## INSTRUCTIONS FOR THE TASK:
Using the data below, output a verbatim copy of the lines between the one holding "È possibile consultare" and the one holding "缺陷检测需求，确保其力学性能和安全性。实际选择需根据工艺", inclusive, without any pictures.

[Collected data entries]
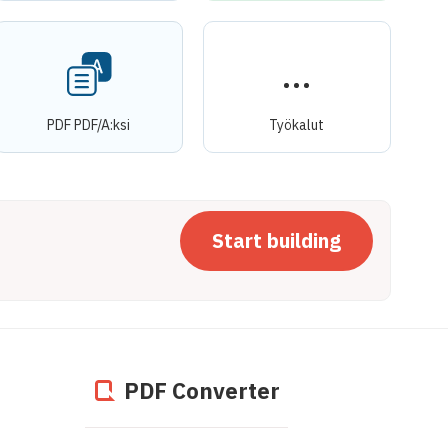
PDF PDF/A:ksi
Työkalut
Start building
PDF Converter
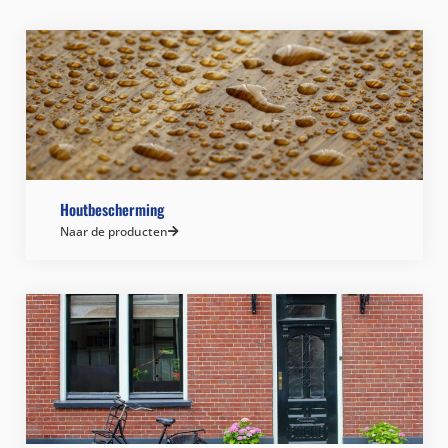
Houtbescherming
Naar de producten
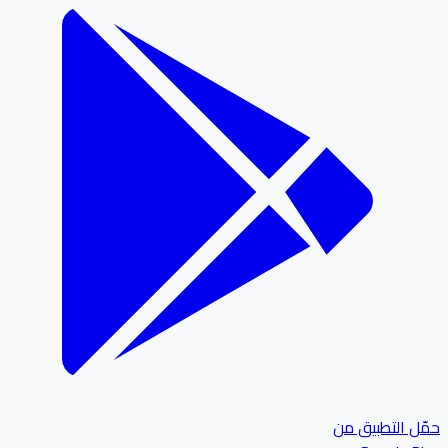
ل التطبيق من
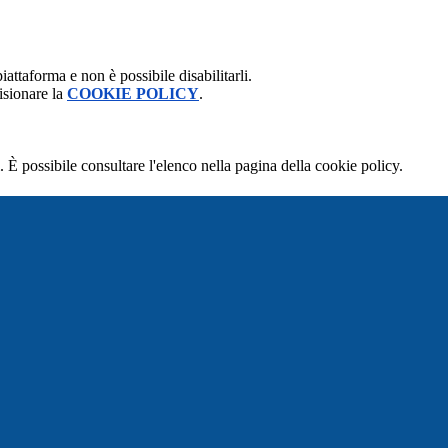
attaforma e non è possibile disabilitarli.
isionare la
COOKIE POLICY
.
 È possibile consultare l'elenco nella pagina della cookie policy.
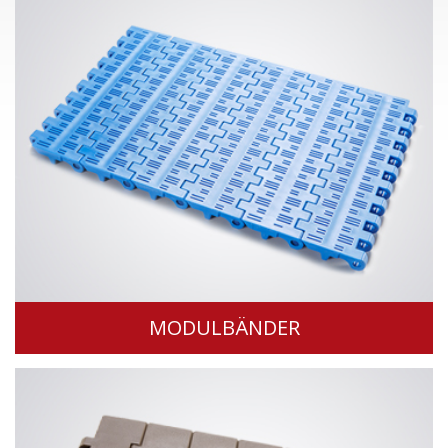
MODULBÄNDER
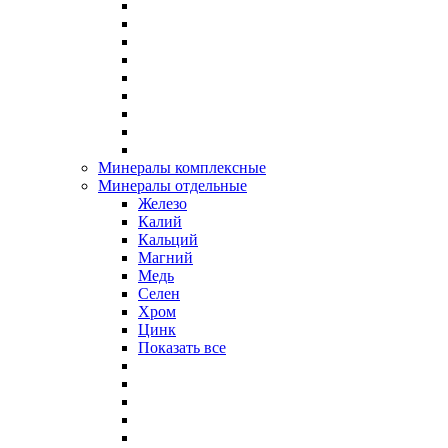
Минералы комплексные
Минералы отдельные
Железо
Калий
Кальций
Магний
Медь
Селен
Хром
Цинк
Показать все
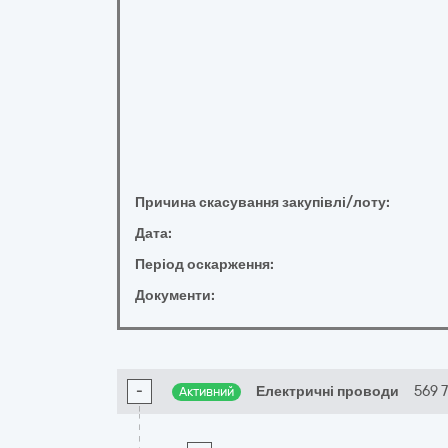
Причина скасування закупівлі/лоту:
Дата:
Період оскарження:
Документи:
-
Електричні проводи
569 
Активний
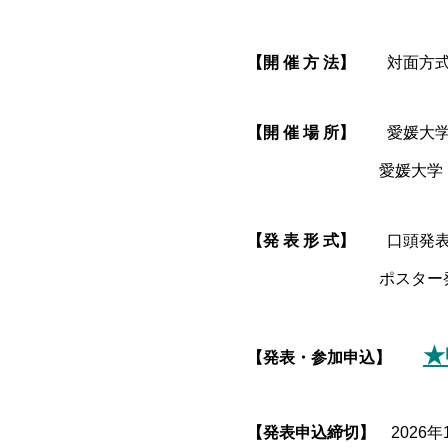
【開 催 方 法】
対面方
【開 催 場 所】
愛媛大学 理
愛媛大学 大学会館 
【発 表 形 式】
口頭発表 
ポスター発表 ⇒ 
★
【発表・参加申込】
【発表申込締切】
2026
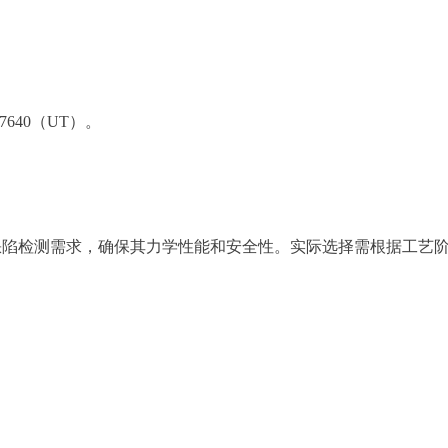
17640（UT）。
缺陷检测需求，确保其力学性能和安全性。实际选择需根据工艺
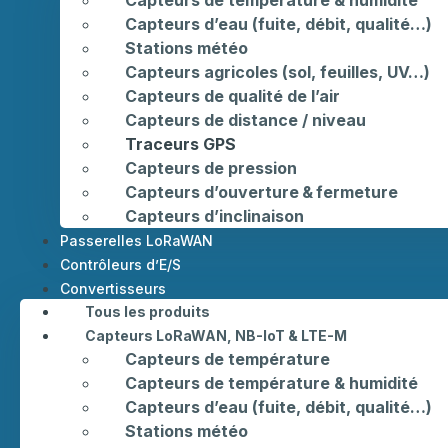
Capteurs d’eau (fuite, débit, qualité…)
Stations météo
Capteurs agricoles (sol, feuilles, UV…)
Capteurs de qualité de l’air
Capteurs de distance / niveau
Traceurs GPS
Capteurs de pression
Capteurs d’ouverture & fermeture
Capteurs d’inclinaison
Passerelles LoRaWAN
Contrôleurs d’E/S
Convertisseurs
Tous les produits
Capteurs LoRaWAN, NB-IoT & LTE-M
Capteurs de température
Capteurs de température & humidité
Capteurs d’eau (fuite, débit, qualité…)
Stations météo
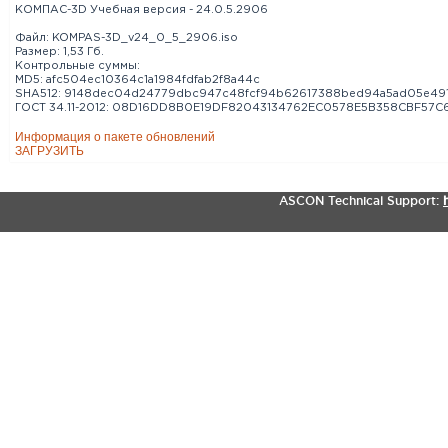
КОМПАС-3D Учебная версия - 24.0.5.2906
Файл: KOMPAS-3D_v24_0_5_2906.iso
Размер: 1,53 Гб.
Контрольные суммы:
MD5:
afc504ec10364c1a1984fdfab2f8a44c
SHA512:
9148dec04d24779dbc947c48fcf94b62617388bed94a5ad05e491
ГОСТ 34.11-2012:
08D16DD8B0E19DF82043134762EC0578E5B358CBF57C
Информация о пакете обновлений
ЗАГРУЗИТЬ
ASCON Technical Support:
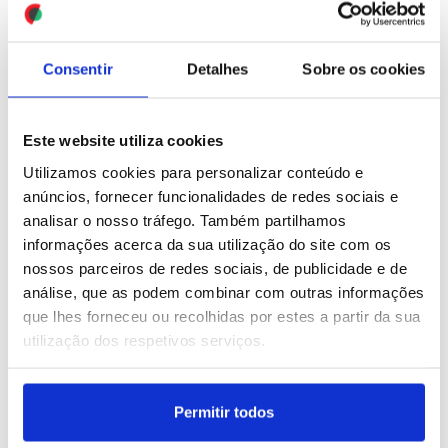
alvos iranianos
ID: 47450209
Date: 12/07/2026 11:54
Consentir
Detalhes
Sobre os cookies
Este website utiliza cookies
Utilizamos cookies para personalizar conteúdo e
anúncios, fornecer funcionalidades de redes sociais e
analisar o nosso tráfego. Também partilhamos
Dois mortos e pelo
Venezuela/Sismo:
informações acerca da sua utilização do site com os
menos cinco feridos em
Número de mortos
nossos parceiros de redes sociais, de publicidade e de
tiroteio durante festival
aumenta para 4.333 e há
análise, que as podem combinar com outras informações
de rua em Toronto
19 mil desalojados
que lhes forneceu ou recolhidas por estes a partir da sua
utilização dos respetivos serviços.
ID: 47450203
Date: 12/07/2026 11:48
ID: 47450200
Date: 12/07/2026 11:46
Permitir todos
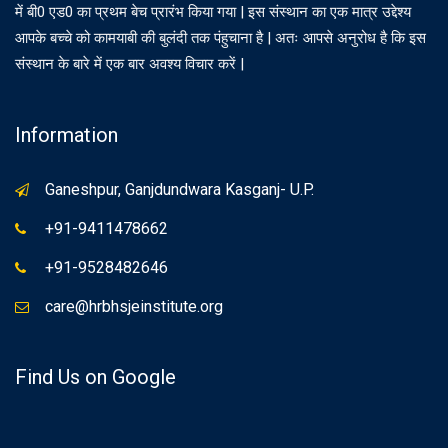
में बी0 एड0 का प्रथम बेच प्रारंभ किया गया | इस संस्थान का एक मात्र उद्देश्य
आपके बच्चे को कामयाबी की बुलंदी तक पंहुचाना है | अतः आपसे अनुरोध है कि इस
संस्थान के बारे में एक बार अवश्य विचार करें |
Information
Ganeshpur, Ganjdundwara Kasganj- U.P.
+91-9411478662
+91-9528482646
care@hrbhsjeinstitute.org
Find Us on Google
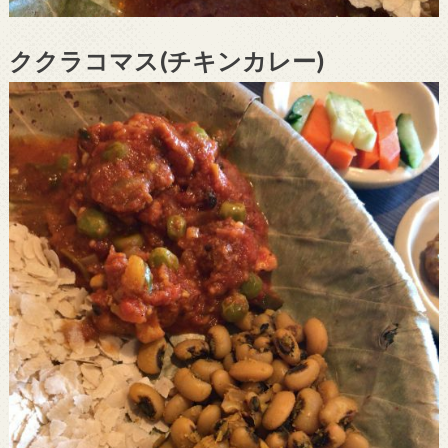
ククラコマス(チキンカレー)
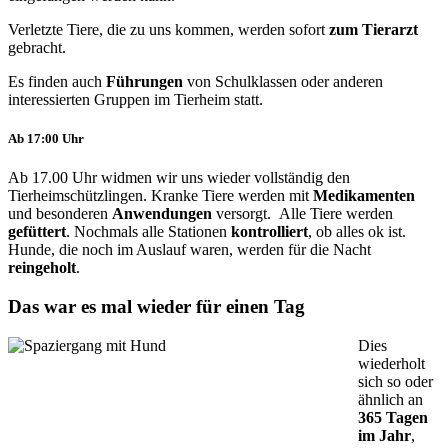
Verletzte Tiere, die zu uns kommen, werden sofort
zum Tierarzt
gebracht.
Es finden auch
Führungen
von Schulklassen oder anderen
interessierten Gruppen im Tierheim statt.
Ab 17:00 Uhr
Ab 17.00 Uhr widmen wir uns wieder vollständig den
Tierheimschützlingen. Kranke Tiere werden mit
Medikamenten
und besonderen
Anwendungen
versorgt. Alle Tiere werden
gefüttert
. Nochmals alle Stationen
kontrolliert
, ob alles ok ist.
Hunde, die noch im Auslauf waren, werden für die Nacht
reingeholt
.
Das war es mal wieder für einen Tag
Dies
wiederholt
sich so oder
ähnlich an
365 Tagen
im Jahr
,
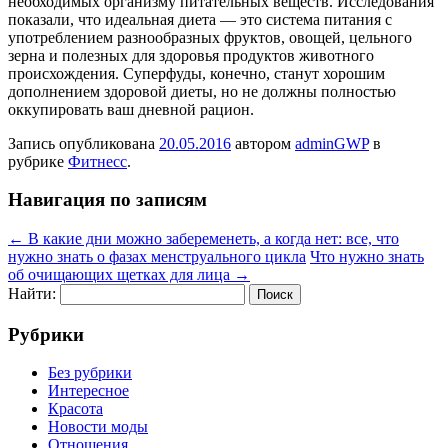
необходимых организму питательных веществ. Исследования
показали, что идеальная диета — это система питания с
употреблением разнообразных фруктов, овощей, цельного
зерна и полезных для здоровья продуктов животного
происхождения. Суперфуды, конечно, станут хорошим
дополнением здоровой диеты, но не должны полностью
оккупировать ваш дневной рацион.
Запись опубликована
20.05.2016
автором
adminGWP
в
рубрике
Фитнесс
.
Навигация по записям
←
В какие дни можно забеременеть, а когда нет: все, что
нужно знать о фазах менструального цикла
Что нужно знать
об очищающих щетках для лица
→
Найти:
Рубрики
Без рубрики
Интересное
Красота
Новости моды
Отношения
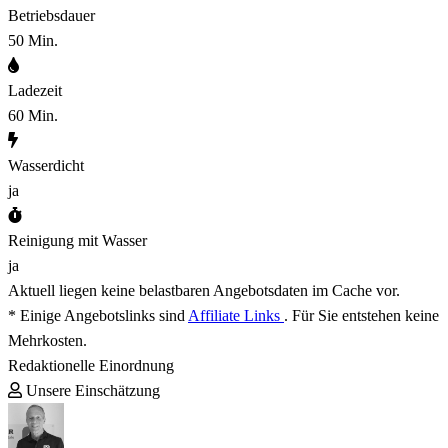
Betriebsdauer
50 Min.
Ladezeit
60 Min.
Wasserdicht
ja
Reinigung mit Wasser
ja
Aktuell liegen keine belastbaren Angebotsdaten im Cache vor.
* Einige Angebotslinks sind
Affiliate Links
. Für Sie entstehen keine
Mehrkosten.
Redaktionelle Einordnung
Unsere Einschätzung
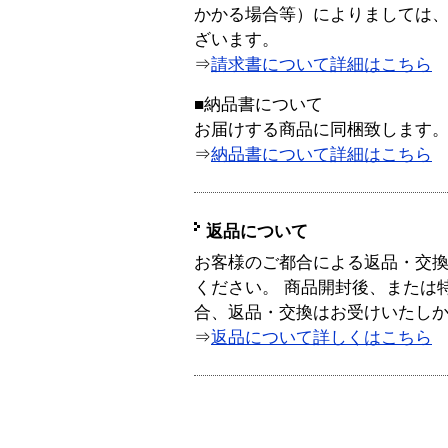
かかる場合等）によりましては
ざいます。
⇒
請求書について詳細はこちら
■納品書について
お届けする商品に同梱致します
⇒
納品書について詳細はこちら
返品について
お客様のご都合による返品・交
ください。 商品開封後、または
合、返品・交換はお受けいたし
⇒
返品について詳しくはこちら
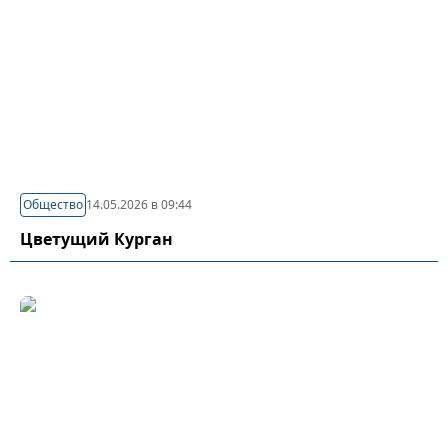
Общество
14.05.2026 в 09:44
Цветущий Курган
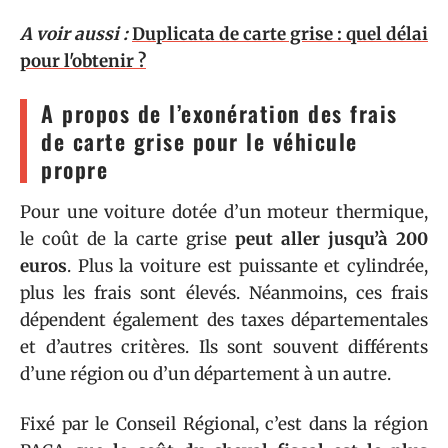
A voir aussi :
Duplicata de carte grise : quel délai
pour l'obtenir ?
A propos de l’exonération des frais
de carte grise pour le véhicule
propre
Pour une voiture dotée d’un moteur thermique,
le coût de la carte grise
peut aller jusqu’à 200
euros
. Plus la voiture est puissante et cylindrée,
plus les frais sont élevés. Néanmoins, ces frais
dépendent également des taxes départementales
et d’autres critères. Ils sont souvent différents
d’une région ou d’un département à un autre.
Fixé par le Conseil Régional, c’est dans la région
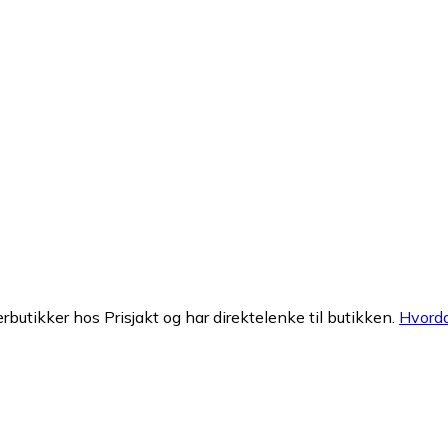
erbutikker hos Prisjakt og har direktelenke til butikken.
Hvorda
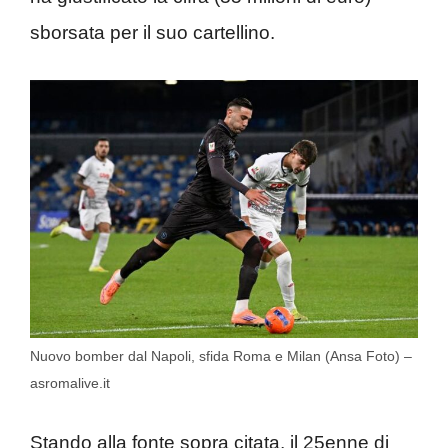
sborsata per il suo cartellino.
Nuovo bomber dal Napoli, sfida Roma e Milan (Ansa Foto) –
asromalive.it
Stando alla fonte sopra citata, il 25enne di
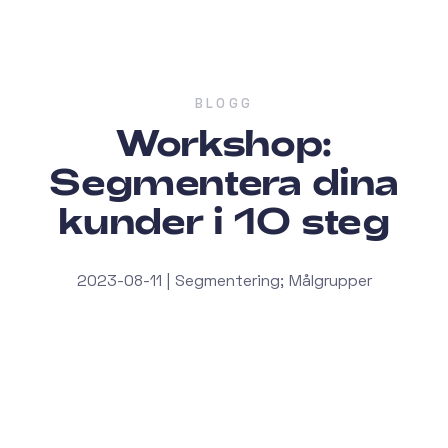
BLOGG
Workshop:
Segmentera dina
kunder i 10 steg
2023-08-11 | Segmentering; Målgrupper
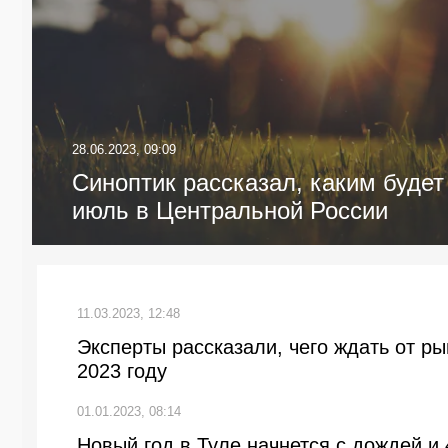
28.06.2023, 09:09
Синоптик рассказал, каким будет
июль в Центральной России
11.03.2023, 12:48
Эксперты рассказали, чего ждать от р
2023 году
01.01.2023, 08:14
Новый год в Туле начнется с дождей и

## TASK SOLUTION:
 È possibile consultare l'elenco nella pagina della cookie policy.
MODULBÄNDER
Минералы комплексные
Минералы отдельные
Железо
Калий
Кальций
Магний
Медь
Селен
Хром
Цинк
Показать все
Причина скасування закупівлі/лоту:
Дата:
Період оскарження:
Документи:
-
Електричні проводи
569 
Активний
【開 催 方 法】
対面方
【開 催 場 所】
愛媛大学 理
愛媛大学 大学会館 
【発 表 形 式】
口頭発表 
ポスター発表 ⇒ 
★
【発表・参加申込】
【発表申込締切】
2026
17640（UT）。
缺陷检测需求，确保其力学性能和安全性。实际选择需根据工艺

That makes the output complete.